Scavenger hunts are cool.
Also, according to a Westport student-parent initiative, it’s “kool” to be kind.
This week, a “Kool To Be Kind Scavenger Hunt” gives parents and children a chance to have fun, learn about Westport and kindness, and bond in the process.
Kool To Be Kind — a year-old project initiated by mothers/professionals Cindy Eigen, Lynne Goldstein, Sarah Green and Melissa Shein — promotes kindness and compassion at an early age by training high school students to act as mentors and role models to elementary schoolers.
It’s being piloted in all 3rd grade classes at Long Lots and Coleytown Elementary Schools. Staples students — trained by K2BK — lead interactive lessons promoting kindness, empathy and the creation of anti-bullying allies.
The children just finished the 2nd of 5 lessons. Now they’re “hunting for kindness.”
Part of a K2BK poster.
They and their high school mentors created posters, which have been posted in 40 stores throughout Westport. A scavenger hunt for the posters starts tomorrow (Monday, January 16), and runs through Sunday (January 22).
Some do more than simply display the posters. For example, Crumbs is creating a K2BK cupcake. Earth Animal made a K2BKanine cookie. Lululemon has designed a K2BK yoga class.
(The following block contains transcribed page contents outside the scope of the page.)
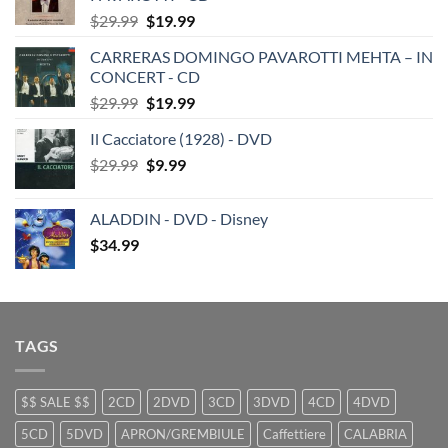
Original
Current
$
29.99
$
19.99
price
price
CARRERAS DOMINGO PAVAROTTI MEHTA – IN
was:
is:
CONCERT - CD
$29.99.
$19.99.
Original
Current
$
29.99
$
19.99
price
price
Il Cacciatore (1928) - DVD
was:
is:
Original
Current
$
29.99
$29.99.
$
9.99
$19.99.
price
price
was:
is:
ALADDIN - DVD - Disney
$29.99.
$9.99.
$
34.99
TAGS
$$ SALE $$
2CD
2DVD
3CD
3DVD
4CD
4DVD
5CD
5DVD
APRON/GREMBIULE
Caffettiere
CALABRIA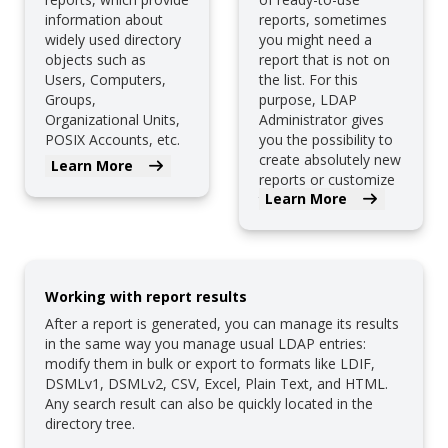
information about
reports, sometimes
widely used directory
you might need a
objects such as
report that is not on
Users, Computers,
the list. For this
Groups,
purpose, LDAP
Organizational Units,
Administrator gives
POSIX Accounts, etc.
you the possibility to
create absolutely new
Learn More
reports or customize
Learn More
the existing ones.
Working with report results
After a report is generated, you can manage its results
in the same way you manage usual LDAP entries:
modify them in bulk or export to formats like LDIF,
DSMLv1, DSMLv2, CSV, Excel, Plain Text, and HTML.
Any search result can also be quickly located in the
directory tree.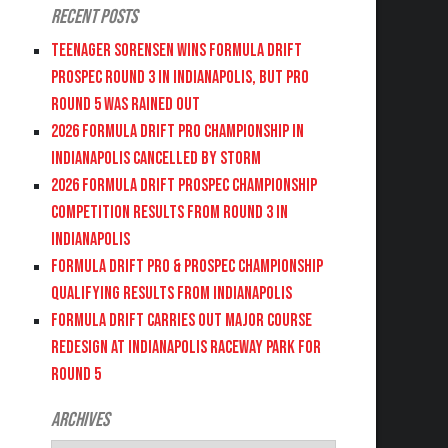
Recent Posts
Teenager Sorensen wins Formula DRIFT
PROSPEC Round 3 in Indianapolis, but PRO
Round 5 was Rained Out
2026 FORMULA DRIFT PRO CHAMPIONSHIP IN
INDIANAPOLIS CANCELLED BY STORM
2026 FORMULA DRIFT PROSPEC CHAMPIONSHIP
COMPETITION RESULTS FROM ROUND 3 IN
INDIANAPOLIS
FORMULA DRIFT PRO & PROSPEC CHAMPIONSHIP
QUALIFYING RESULTS FROM INDIANAPOLIS
FORMULA DRIFT CARRIES OUT MAJOR COURSE
REDESIGN AT INDIANAPOLIS RACEWAY PARK FOR
ROUND 5
Archives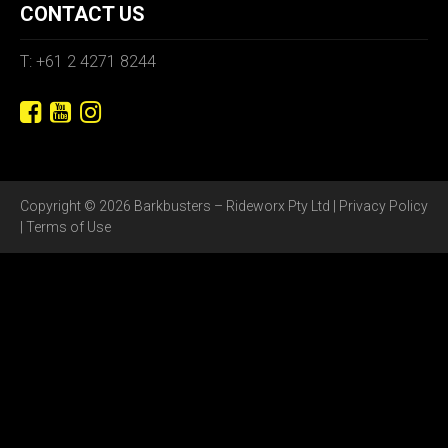
CONTACT US
T: +61 2 4271 8244
Copyright © 2026 Barkbusters – Rideworx Pty Ltd |
Privacy Policy
|
Terms of Use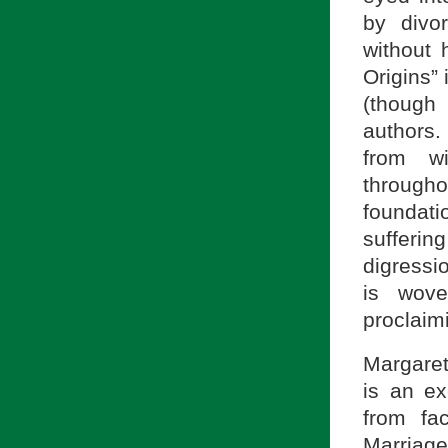
by divo
without 
Origins” 
(though 
authors.
from wi
througho
foundati
sufferi
digressio
is wove
proclaimi
Margaret
is an e
from fac
Marriage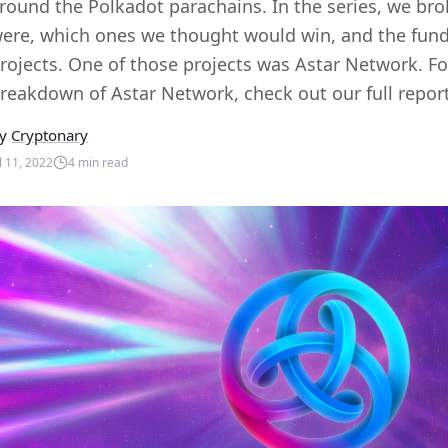
round the Polkadot parachains. In the series, we br
ere, which ones we thought would win, and the fun
rojects. One of those projects was Astar Network. Fo
reakdown of Astar Network, check out our full report 
y
Cryptonary
ul 11, 2022
4
min read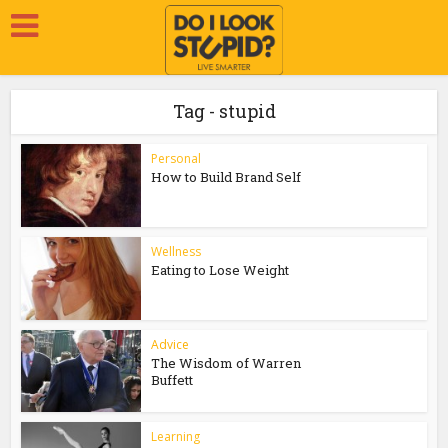
Tag - stupid
Personal
How to Build Brand Self
Wellness
Eating to Lose Weight
Advice
The Wisdom of Warren
Buffett
Learning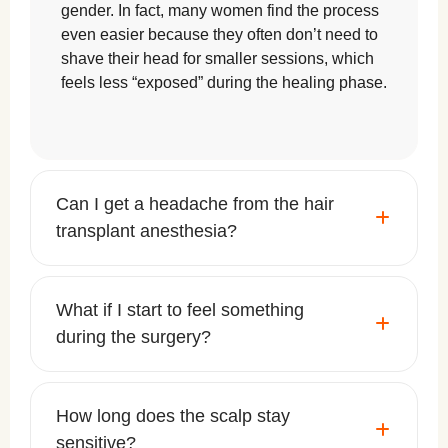
gender. In fact, many women find the process
even easier because they often don’t need to
shave their head for smaller sessions, which
feels less “exposed” during the healing phase.
Can I get a headache from the hair
transplant anesthesia?
What if I start to feel something
during the surgery?
How long does the scalp stay
sensitive?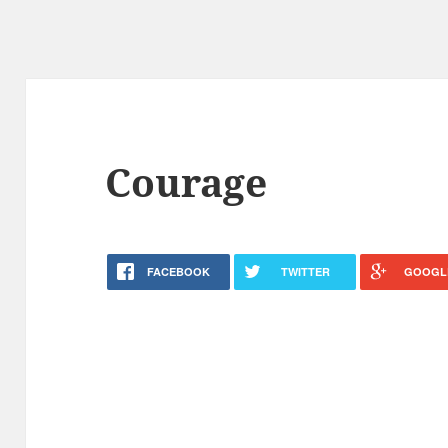
Courage
FACEBOOK
TWITTER
GOOGL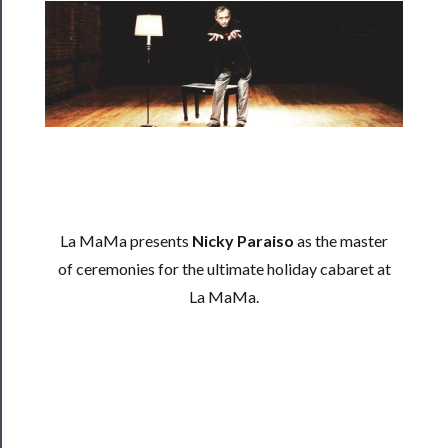
──────────
Residency
Season
Index
Blog
──────────
Community
La MaMa presents
Nicky Paraiso
as the master
About
of ceremonies for the ultimate holiday cabaret at
Us
La MaMa.
Support
Us
──────────
Join
Our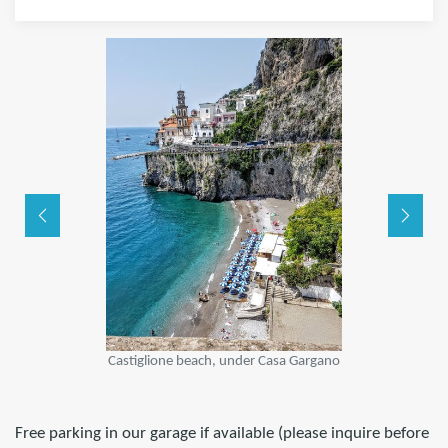
Castiglione beach, under Casa Gargano
Free parking in our garage if available (please inquire before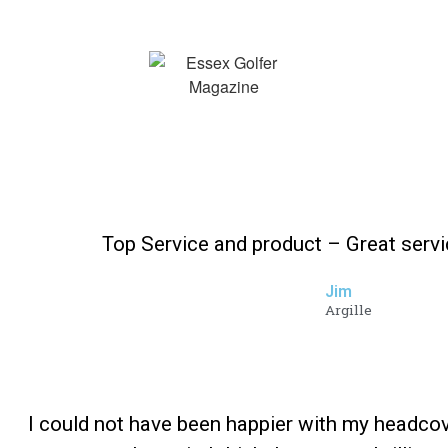
Top Service and product – Great serv
Jim
Argille
I could not have been happier with my headco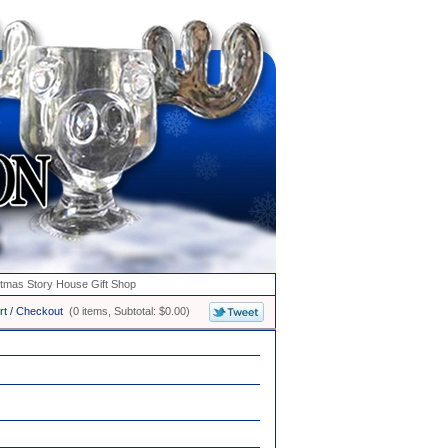
stmas Story House Gift Shop
rt / Checkout
(0 items, Subtotal: $0.00)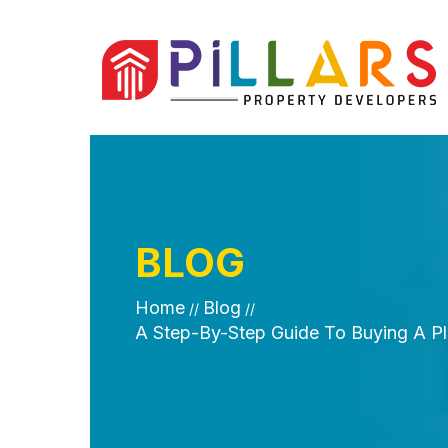
BLOG
Home
Blog
//
//
A Step-By-Step Guide To Buying A Plo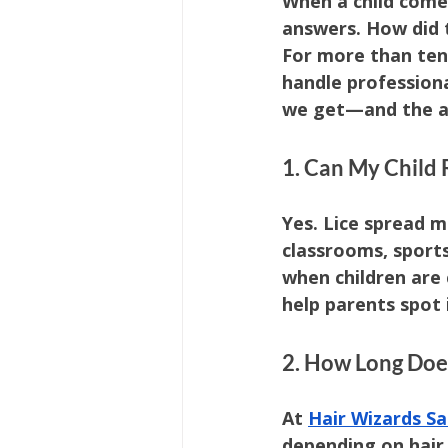
When a child come
answers. How did 
For more than ten 
handle professiona
we get—and the an
1. Can My Child 
Yes. Lice spread 
classrooms, sports
when children are 
help parents spot 
2. How Long Doe
At 
Hair Wizards Sa
depending on hair 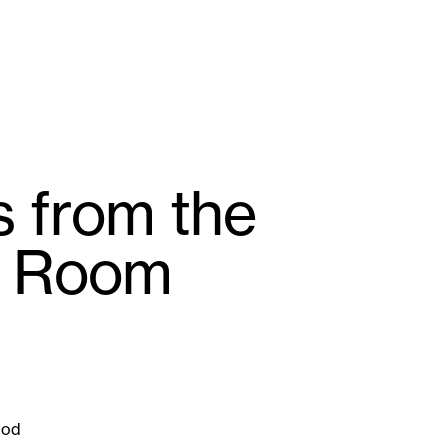
 from the
g Room
God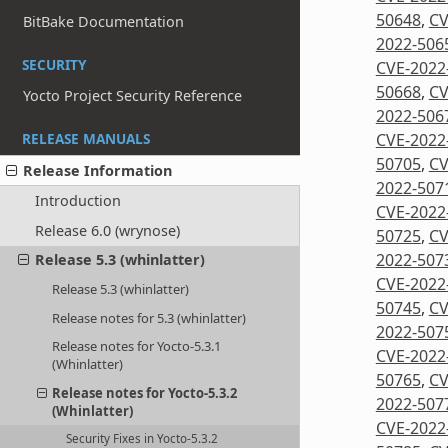
50648
,
CV
BitBake Documentation
2022-506
SECURITY
CVE-2022
50668
,
CV
Yocto Project Security Reference
2022-506
CVE-2022
RELEASE MANUALS
50705
,
CV
Release Information
2022-507
Introduction
CVE-2022
Release 6.0 (wrynose)
50725
,
CV
2022-507
Release 5.3 (whinlatter)
CVE-2022
Release 5.3 (whinlatter)
50745
,
CV
Release notes for 5.3 (whinlatter)
2022-507
Release notes for Yocto-5.3.1
CVE-2022
(Whinlatter)
50765
,
CV
Release notes for Yocto-5.3.2
2022-507
(Whinlatter)
CVE-2022
Security Fixes in Yocto-5.3.2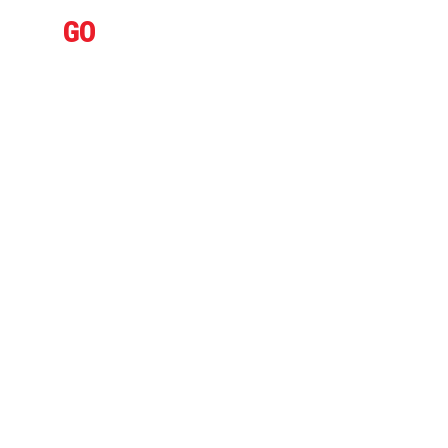
IFLY
GO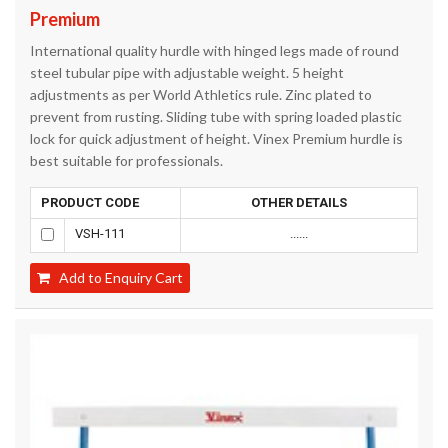
Premium
International quality hurdle with hinged legs made of round
steel tubular pipe with adjustable weight. 5 height
adjustments as per World Athletics rule. Zinc plated to
prevent from rusting. Sliding tube with spring loaded plastic
lock for quick adjustment of height. Vinex Premium hurdle is
best suitable for professionals.
PRODUCT CODE
OTHER DETAILS
VSH-111
......
Add to Enquiry Cart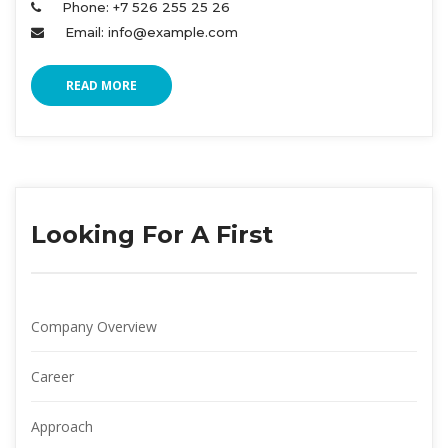
Phone: +7 526 255 25 26 
Email: info@example.com 
READ MORE
Looking For A First
Company Overview
Career
Approach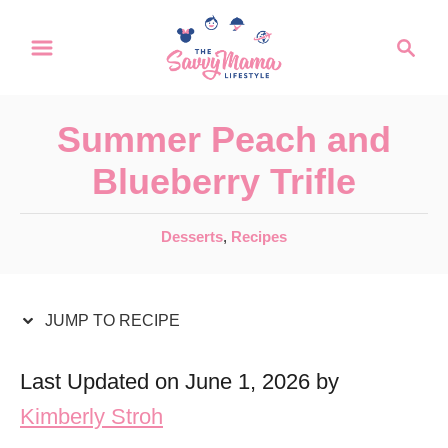
S
S
S
k
k
e
a
i
i
r
p
p
Summer Peach and
c
t
t
h
Blueberry Trifle
o
o
R
C
C
Desserts
,
Recipes
a
e
o
t
c
n
e
JUMP TO RECIPE
i
t
g
o
p
e
Last Updated on June 1, 2026 by
r
e
n
Kimberly Stroh
i
t
e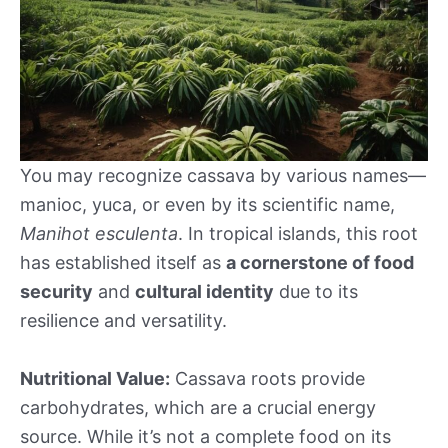
You may recognize cassava by various names—
manioc, yuca, or even by its scientific name,
Manihot esculenta
. In tropical islands, this root
has established itself as
a cornerstone of food
security
and
cultural identity
due to its
resilience and versatility.
Nutritional Value:
Cassava roots provide
carbohydrates, which are a crucial energy
source. While it’s not a complete food on its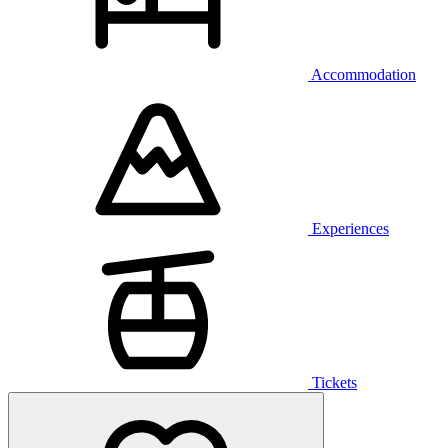
Accommodation
Experiences
Tickets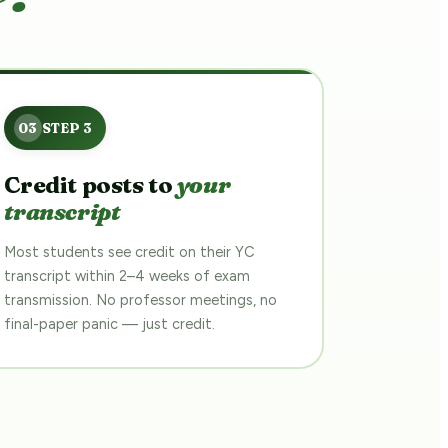
Credit posts to
your
transcript
Most students see credit on their YC
transcript within 2–4 weeks of exam
transmission. No professor meetings, no
final-paper panic — just credit.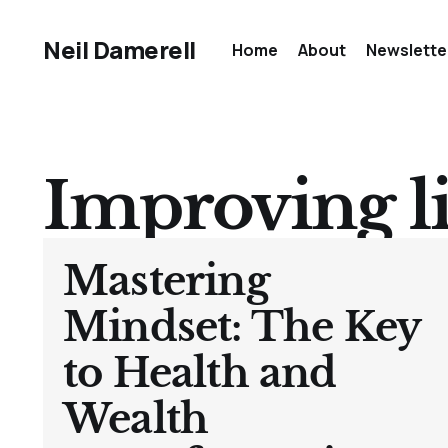
Neil Damerell
Home
About
Newslette
Improving li
Mastering
Mindset: The Key
to Health and
Wealth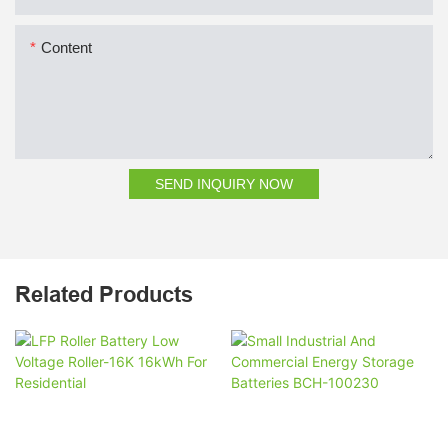
Content
SEND INQUIRY NOW
Related Products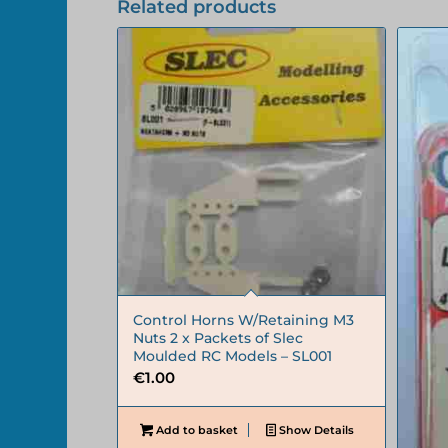
Related products
Control Horns W/Retaining M3
Nuts 2 x Packets of Slec
Moulded RC Models – SL001
€
1.00
Add to basket
Show Details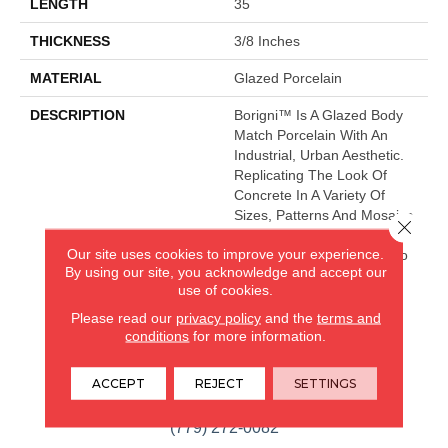
LENGTH
35
THICKNESS
3/8 Inches
MATERIAL
Glazed Porcelain
DESCRIPTION
Borigni™ Is A Glazed Body
Match Porcelain With An
Industrial, Urban Aesthetic.
Replicating The Look Of
Concrete In A Variety Of
Sizes, Patterns And Mosaics,
Close 
Leading Your Space
Our site uses cookies to improve your experience.
Seamlessly From Indoor To
By using our site, you acknowledge and accept our
Outdoor.
use of cookies.
Please read our
privacy policy
and the
terms and
conditions
for more information.
CARPETLAND USA
ROCKFORD, IL
ACCEPT
REJECT
SETTINGS
(779) 272-0082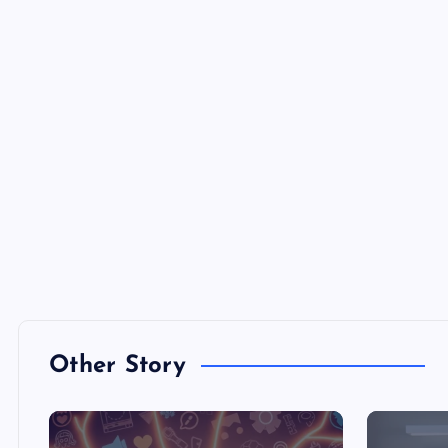
Other Story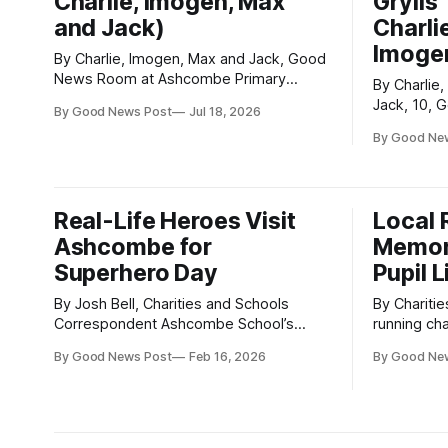
Charlie, Imogen, Max
Grylls
and Jack)
Charlie
Imogen
By Charlie, Imogen, Max and Jack, Good
News Room at Ashcombe Primary
By Charlie,
Ashcombe Primary School was
Jack, 10,
By Good News Post
Jul 18, 2026
transformed into a rainbow of colour
Ashcombe Primary Ex
when we held our very first Colour Run –
By Good Ne
arrived at
and it was a huge success! An amazing
not one, b
315 children, parents and supporters
playgroun
took part in the event, helping us
to enjoy! The playgrounds were
Real-Life Heroes Visit
Local 
revealed at
Ashcombe for
Memor
Superhero Day
Pupil 
By Josh Bell, Charities and Schools
By Charities 
Correspondent Ashcombe School’s
running cha
Superhero Day on Friday 13th February
support of
By Good News Post
Feb 16, 2026
By Good Ne
had some very special guests — and
Shepherd, 
they didn’t need capes to impress. The
unexpectedl
Donate for Defib team attended
Although L
alongside other emergency services to
a lasting 
teach pupils vital life-saving skills in two
knew him.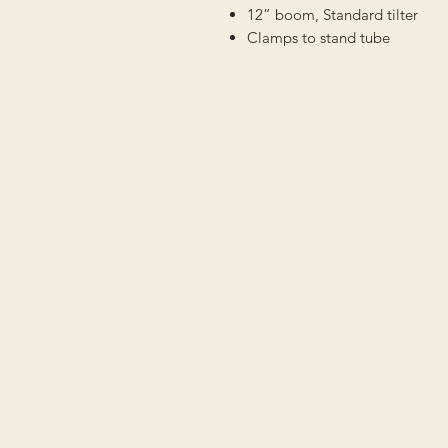
12” boom, Standard tilter
Clamps to stand tube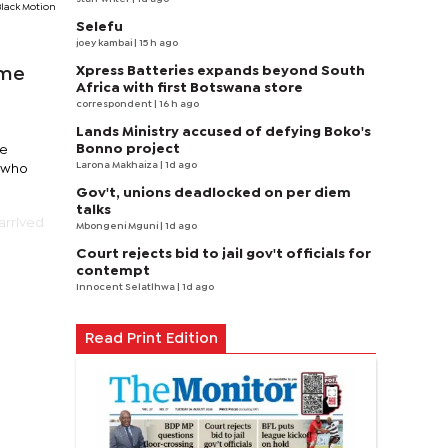
Black Motion
Selefu
joey kambai
| 15 h ago
Xpress Batteries expands beyond South
ame
Africa with first Botswana store
correspondent
| 16 h ago
Lands Ministry accused of defying Boko's
Bonno project
ne
Larona Makhaiza
| 1d ago
n who
Gov't, unions deadlocked on per diem
talks
arrived
Mbongeni Mguni
| 1d ago
Court rejects bid to jail gov't officials for
contempt
Innocent Selatlhwa
| 1d ago
Read Print Edition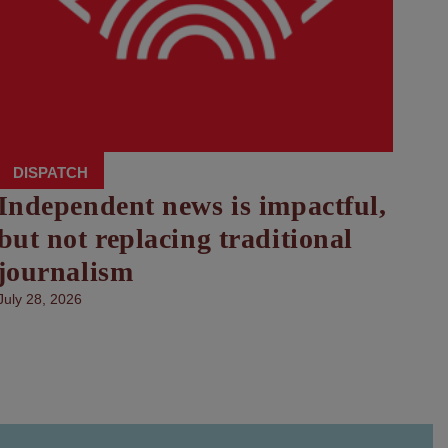
DISPATCH
Independent news is impactful,
but not replacing traditional
journalism
July 28, 2026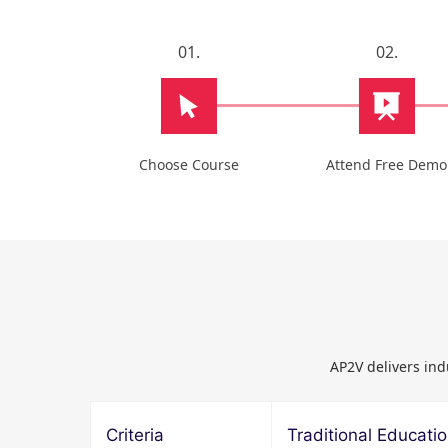
01.
02.
Choose Course
Attend Free Demo
AP2V delivers ind
Criteria
Traditional Educati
The plan is for parents to help their kids use scavenger hunt cards to find the posters –and then discuss what they’ve found. If a poster says “Ally Power Rules,” a parent might initiate a discussion of the word “ally.” Hopefully, that will reinforce ideas the youngsters got from their K2BK lessons in school.
Once a child locates a poster, he or she will be given a sticker by a store employee. The class that gets the most stickers will earn a prize.
Long Lots 3rd graders (from left) Chelsea Strober, Rachel Varsano, Josh Leon, Jake Motyl and Justin Honig find a K2BK poster.
Nearly 4 dozen Staples students interviewed for spots as K2BK mentors. They thought they’d be teaching children, but they’ve also learned a lot themselves.
“They see their high school world through different lenses now. They seem changed in the process,” the K2BK founders say.
The scavenger hunt may also spread awareness throughout the community. Customers will see the posters hanging in windows or on walls. Owners will hand out K2BK fliers to anyone who asks about them.
“It’s simple,” the K2BK leaders say. “Being empathetic, nice and inclusive is what high school kids think is Kool. Being the opposite is not.
“If 3rd graders get the message, spread it to the rest of their school, and bring it home to their siblings and parents and then out to the community, we are doing our little bit to stop bullying and promote ‘ally power.'”
The founders have one other hope: that the scavenger hunt “will encourage everyone in the community to commit random acts of kindness, and pay it forward as much as possible.”